So what about the hungry ghosts, then? That question lingers, symbolic, insistent, poignant. My friend the Christian now invokes God, which isn’t satisfying initially. Like I said, there is no god in my life. I do, however, palpably sense the existence of non-material reality. I have no name or shape for it, no idea what it is, how it operates, whether there’s an “it” at all. I only know and sense mystery. I have partially recovered from the mechanical and scientific reductionism I grew up on, the result of a few centuries of European “Enlightenment”. So, when she talks about there being love that doesn’t have to come from one person, certainly not from me personally, I have no difficulty. Almost. I still find I must reiterate what she already knows: that I am open, truly open, to whatever this mystery might be, except for the possibility that there is a god there who punishes, who checks and monitors each person’s actions and delivers consequences, and who receives individual requests through prayers and decides who will get what. I cannot get behind this image. In the context of this conversation, it was particularly meaningful, revelatory, I would say, that my friend immediately said this kind of god would not be nonviolent. Yes, I have long known, ever since I heard from Marshall Rosenberg in the early days of studying Nonviolent Communication, that the whole form of thinking that revolves around the concept of “deserve” is at odds with a nonviolent consciousness. I just hadn’t made the amazing leap that even if it’s a god who decides, this category of “deserve” still contributes to separation, to the very essence of what maintains violence on this one sad and beautiful planet.
She recounted stories from the Christian Scriptures, where love came unannounced and created miracles. That helped us both remember the many unexpected ways in which our work, our presence, our willingness to put our actions in the service of what we hold dear, created unexpected results. Just days ago I heard from a dear friend and former student in Japan, who shared with me how one phone call that I had with him in 2008, in which he found the courage to take the leap and come for a yearlong training in the US, was pivotal for a journey that now has him and several other people traveling in Japan and sharing Nonviolent Communication on a visible scale. Then I remembered a former student from the days when I was a teaching assistant at UC Berkeley. This was a young man who was skeptical and cynical about what sociology had to offer. Tall, blond, the kind of man the world tends to open doors to, he sat in class without engaging. Then, two or three years later, he came to visit, and told me just how much what transpired in those classes ultimately helped him confront himself, and the transformation that took him on a journey of service. Magic happens. We just can’t predict or control it. That is simply not given to us.
Yes, I can totally accept there is a source of love, operating by a kind of grace whose nature is simply unknowable to me. I’ve seen it, felt it. I’ve been on its receiving end countless times. I don’t have to understand, and not everything is my responsibility. Maybe that grace, that love, will reach the person I was agonizing about, maybe not. Maybe it is something I did or will do, maybe not. Maybe it’s possible to create a world that works for all, maybe not. Not knowing, the exacting humility of it, requires me only to be truthful, to follow what makes sense to my heart and mind, without knowing, without any assurance from anywhere, without a god to soothe my doubts and despair. Not because it will get results. Only because I am part of that great unfolding of mystery, and I am called to do my part, in this one small, equally mysterious, organism that I occupy while alive.
Please note: “If you want to talk with me, about this blog and beyond, you can always join my ongoing weekly class that brings together people who are committed to implementing these ideas in their lives.”

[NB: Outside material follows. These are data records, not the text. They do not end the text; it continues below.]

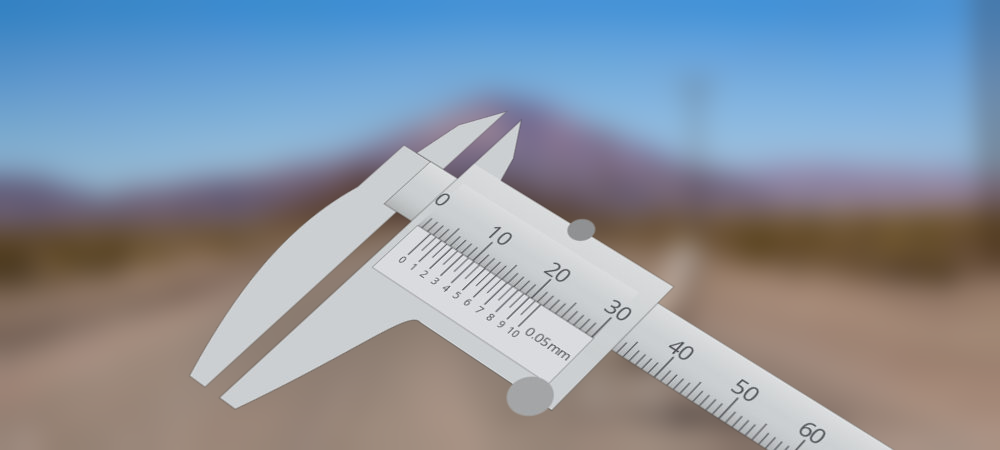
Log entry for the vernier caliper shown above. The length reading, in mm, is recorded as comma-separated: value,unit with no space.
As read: 2.6,mm
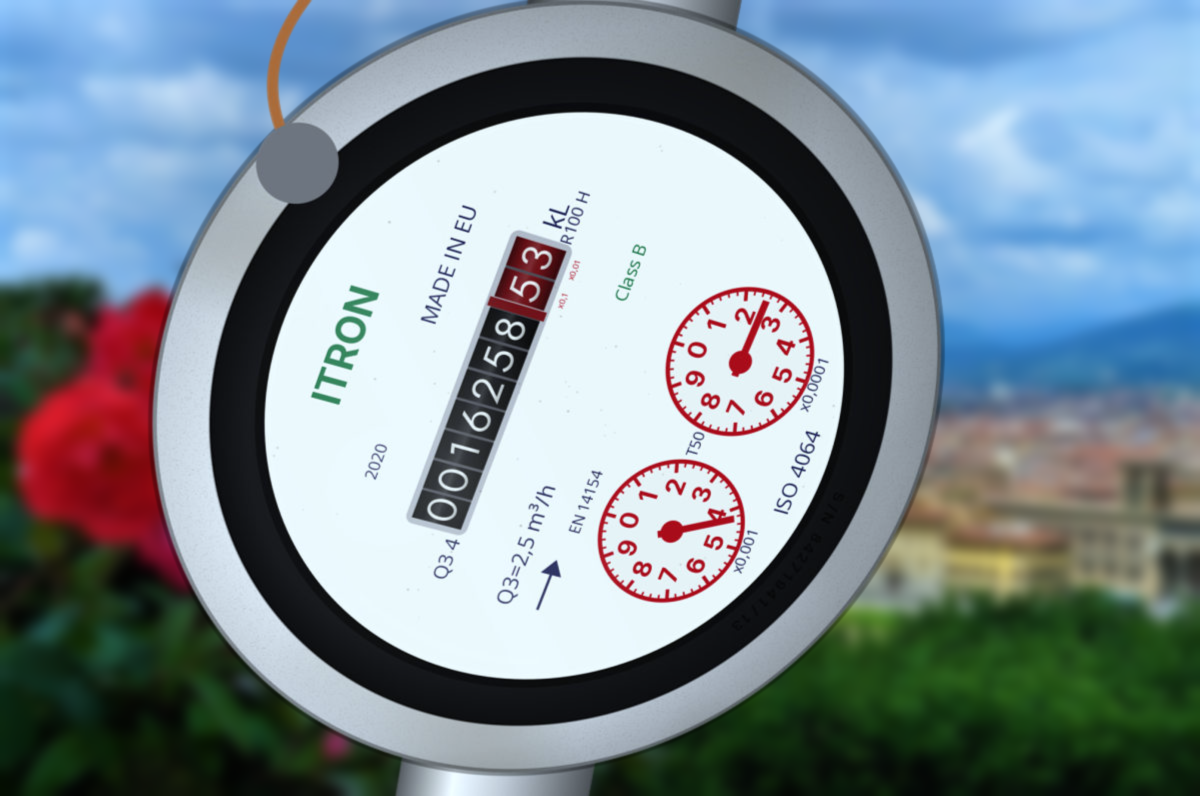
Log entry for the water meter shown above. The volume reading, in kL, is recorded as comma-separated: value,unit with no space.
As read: 16258.5342,kL
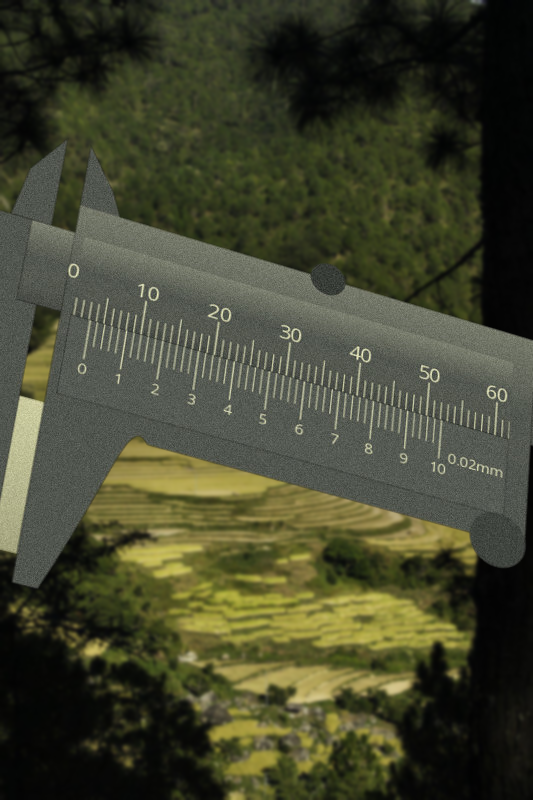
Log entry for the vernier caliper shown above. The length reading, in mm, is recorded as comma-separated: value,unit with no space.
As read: 3.2,mm
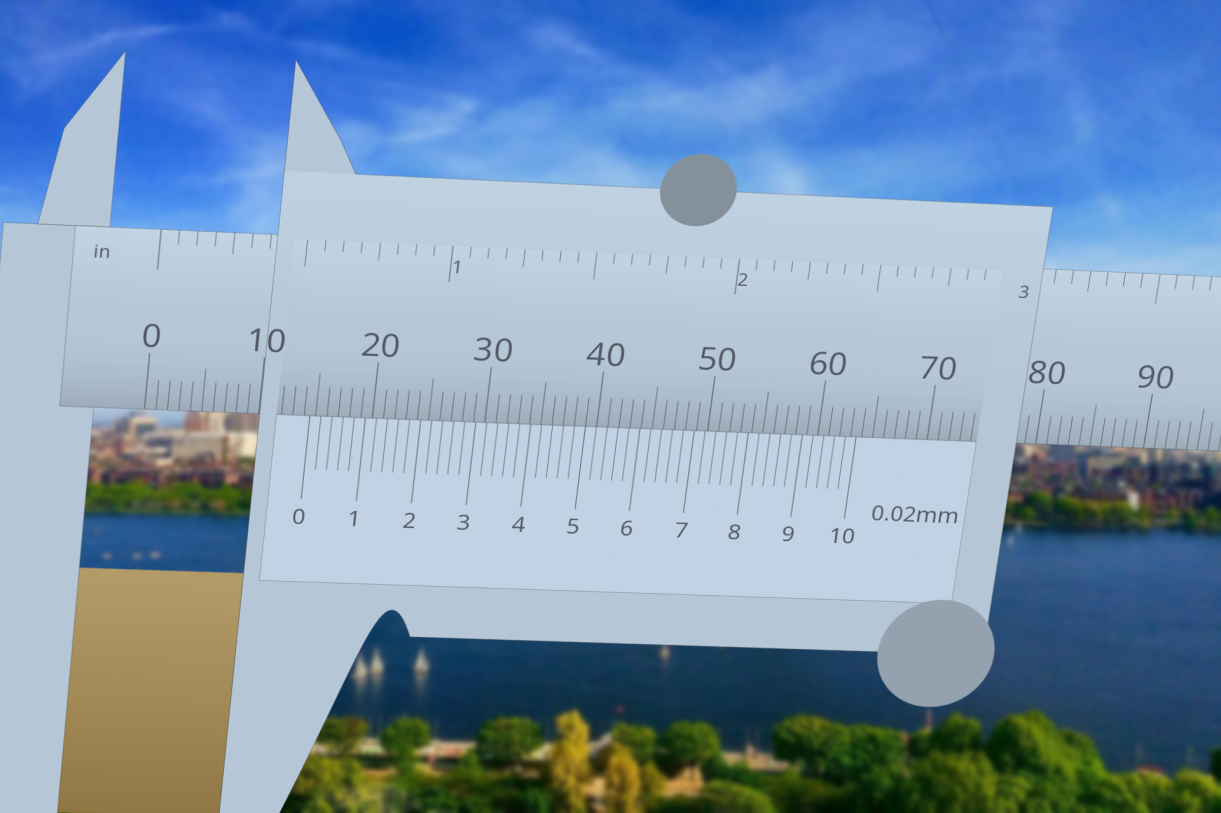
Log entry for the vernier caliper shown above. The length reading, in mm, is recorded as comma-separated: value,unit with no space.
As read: 14.5,mm
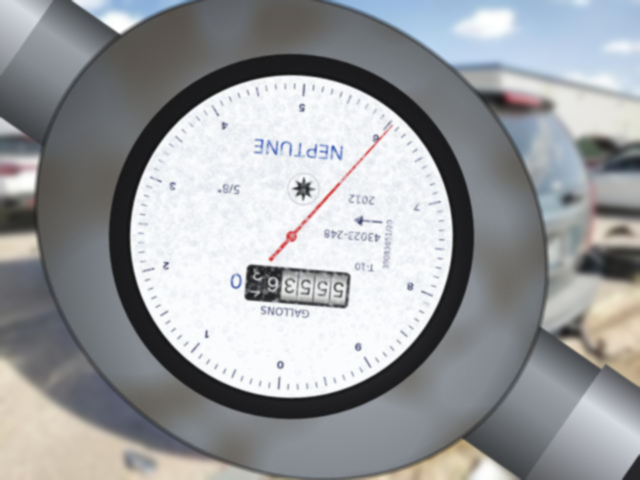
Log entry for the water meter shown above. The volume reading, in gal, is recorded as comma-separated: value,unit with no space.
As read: 5553626.0,gal
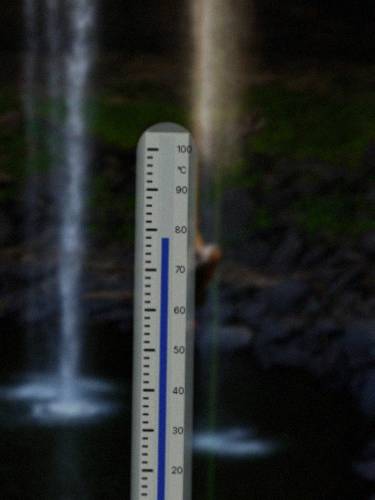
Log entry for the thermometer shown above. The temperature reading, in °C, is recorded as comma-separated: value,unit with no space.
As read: 78,°C
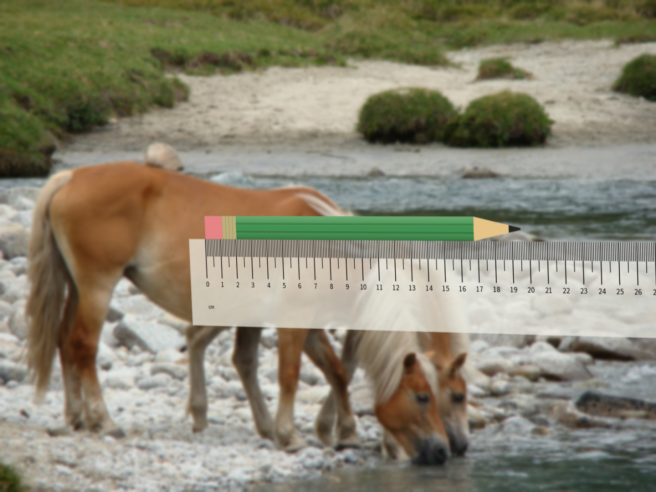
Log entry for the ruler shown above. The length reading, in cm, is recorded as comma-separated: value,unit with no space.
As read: 19.5,cm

0 thoughts on “Nonviolence, God, and a Theology of Not Knowing

  1. Thank you for writing and sharing your thoughts. I work in animal rescue, I am a retired Oncology nurse, and I too feel that I am called to do my part to improve the lives of those living now, and those to come. My favorite sentence from your piece is ” Dependence on results cannot but compromise my power.” Such a thought is supportive when things I am working for do not go my way.

  2. Thank you for your thoughts. I’ve been confronting the argument of “it will never change” with. — uphill is a positive direction. It is not easy and we may have to back track, turn around and find a new way forward but we must keep the goal as our marker not the impediments to accomplishment. Once I understood this for myself I was freed up to consider new avenues of approach to my roadblocks.